**The problem**. Rename "entertainment" to "performance" in the lines beginning with the line that contains "12 min read" and running through the end of the items, and keep everything else unchanged. Leave out the pictures.

(Items in a dataset)
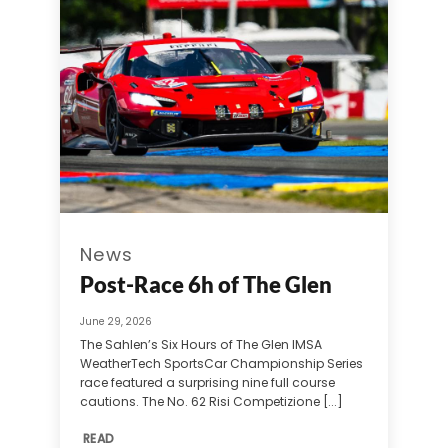
News
Post-Race 6h of The Glen
June 29, 2026
The Sahlen’s Six Hours of The Glen IMSA
WeatherTech SportsCar Championship Series
race featured a surprising nine full course
cautions. The No. 62 Risi Competizione [...]
READ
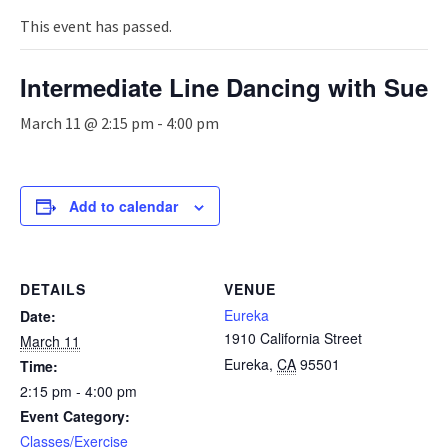
n
a
This event has passed.
v
i
Intermediate Line Dancing with Sue
g
a
March 11 @ 2:15 pm
-
4:00 pm
t
i
o
n
Add to calendar
DETAILS
VENUE
Eureka
Date:
1910 California Street
March 11
Eureka
,
CA
95501
Time:
2:15 pm - 4:00 pm
Event Category:
Classes/Exercise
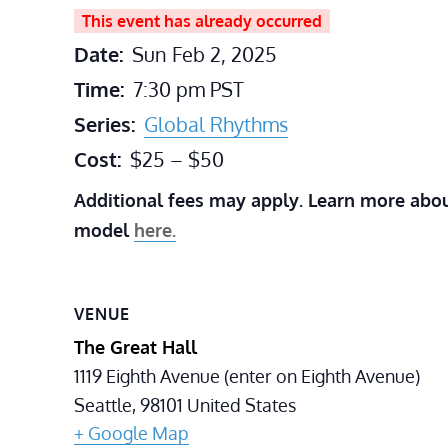
This event has already occurred
Date:
Sun Feb 2, 2025
Time:
7:30 pm
PST
Series:
Global Rhythms
Cost:
$25 – $50
Additional fees may apply. Learn more abou
model
here.
VENUE
The Great Hall
1119 Eighth Avenue (enter on Eighth Avenue)
Seattle
,
98101
United States
+ Google Map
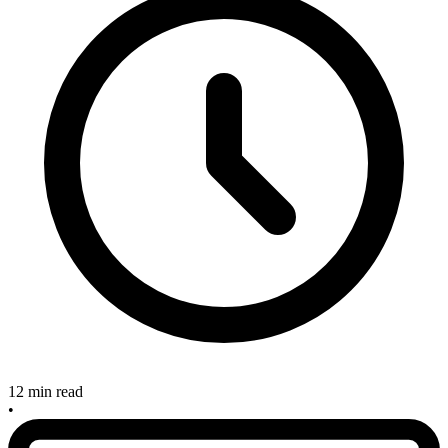
12 min read
•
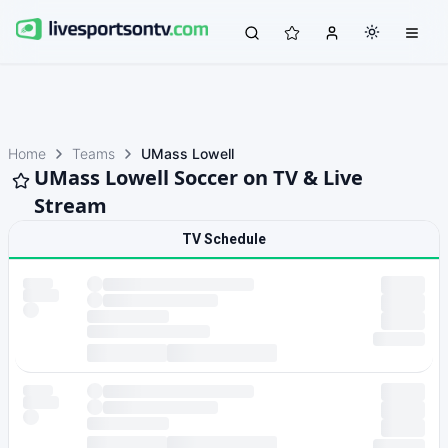
Home
Teams
UMass Lowell
UMass Lowell Soccer on TV & Live
Stream
TV Schedule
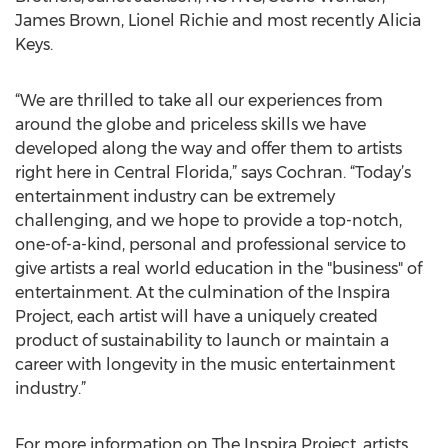
James Brown, Lionel Richie and most recently Alicia
Keys.
“We are thrilled to take all our experiences from
around the globe and priceless skills we have
developed along the way and offer them to artists
right here in Central Florida,” says Cochran. “Today’s
entertainment industry can be extremely
challenging, and we hope to provide a top-notch,
one-of-a-kind, personal and professional service to
give artists a real world education in the "business" of
entertainment. At the culmination of the Inspira
Project, each artist will have a uniquely created
product of sustainability to launch or maintain a
career with longevity in the music entertainment
industry.”
For more information on The Inspira Project, artists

**Answer space**.
12 min read
•
Home
Teams
UMass Lowell
UMass Lowell Soccer on TV & Live
Stream
TV Schedule
James Brown, Lionel Richie and most recently Alicia
Keys.
“We are thrilled to take all our experiences from
around the globe and priceless skills we have
developed along the way and offer them to artists
right here in Central Florida,” says Cochran. “Today’s
performance industry can be extremely
challenging, and we hope to provide a top-notch,
one-of-a-kind, personal and professional service to
give artists a real world education in the "business" of
performance. At the culmination of the Inspira
Project, each artist will have a uniquely created
product of sustainability to launch or maintain a
career with longevity in the music performance
industry.”
For more information on The Inspira Project, artists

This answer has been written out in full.